Diaphragm muscle (A) force-frequency response and (B) cross-sectional area for control (CON) and tumor-bearing (TB) mice treated with saline (SALINE) or SS-31. Values are presented as means ± SEM. ^*significantly different versus all groups (p < 0.05); ^{^}significantly different versus CON-SALINE (p < 0.05).

Figure 3. Respiratory function.

Ventilatory pattern for control (CON) and tumor-bearing (TB) mice treated with saline (SALINE) or SS-31 during baseline (normoxic) and challenge (hypoxia) conditions. (A) breathing frequency; (B) tidal volume; and (C) minute ventilation. Values are represented as means ± SEM. ^*significantly different versus all groups (p < 0.05); ^{^}significantly different versus CON-SALINE (p < 0.05).

Figure 4. Mitochondrial reactive oxygen species (ROS) emission and protein expression.

Mitochondrial ROS production from (A) heart and (B) diaphragm permeabilized muscle fiber bundles for control (CON) and tumor-bearing (TB) mice treated with saline (SALINE) or SS-31; and (C) heart and (D) diaphragm citrate synthase and VDAC protein expression for control (CON) and tumor-bearing (TB) mice treated with saline (SALINE) or SS-31. Values are represented as means ± SEM. Representative western blot images are shown to the right of the graphs. ^*significantly different versus all groups (p < 0.05).

Figure 5. Circulating cytokines.

Plasma cytokine levels of TNFα, IL-1b and IL-6 for control (CON) and tumor-bearing (TB) mice treated with saline (SALINE) or SS-31. Values are represented as means ± SEM. ^# significantly different versus CON-SALINE and CON-SS-31 (p < 0.05).

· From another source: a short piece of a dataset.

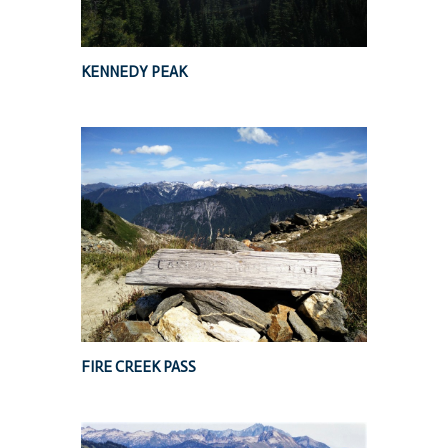
KENNEDY PEAK
FIRE CREEK PASS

Figure 6. Markers of proteolytic activity.

Western blot analysis of the calpain (145 kDa) and caspase-3 (120 kDa)-specific spectrin breakdown product in (A) heart and (B) diaphragm for control (CON) and tumor-bearing (TB) mice treated with saline (SALINE) or SS-31. Western blot analysis of LC3II/LC3I in (C) heart and (D) diaphragm for control (CON) and tumor-bearing (TB) mice treated with saline (SALINE) or SS-31. Gene expression of MuRF1 and BNIP3 in (E) heart and (F) diaphragm for control (CON) and tumor-bearing (TB) mice treated with saline (SALINE) or SS-31. Values are represented as means ± SEM. Representative western blot images are shown below the graphs. ^*significantly different versus all groups (p < 0.05); ^#significantly different versus CON-SALINE and CON-SS-31 (p < 0.05).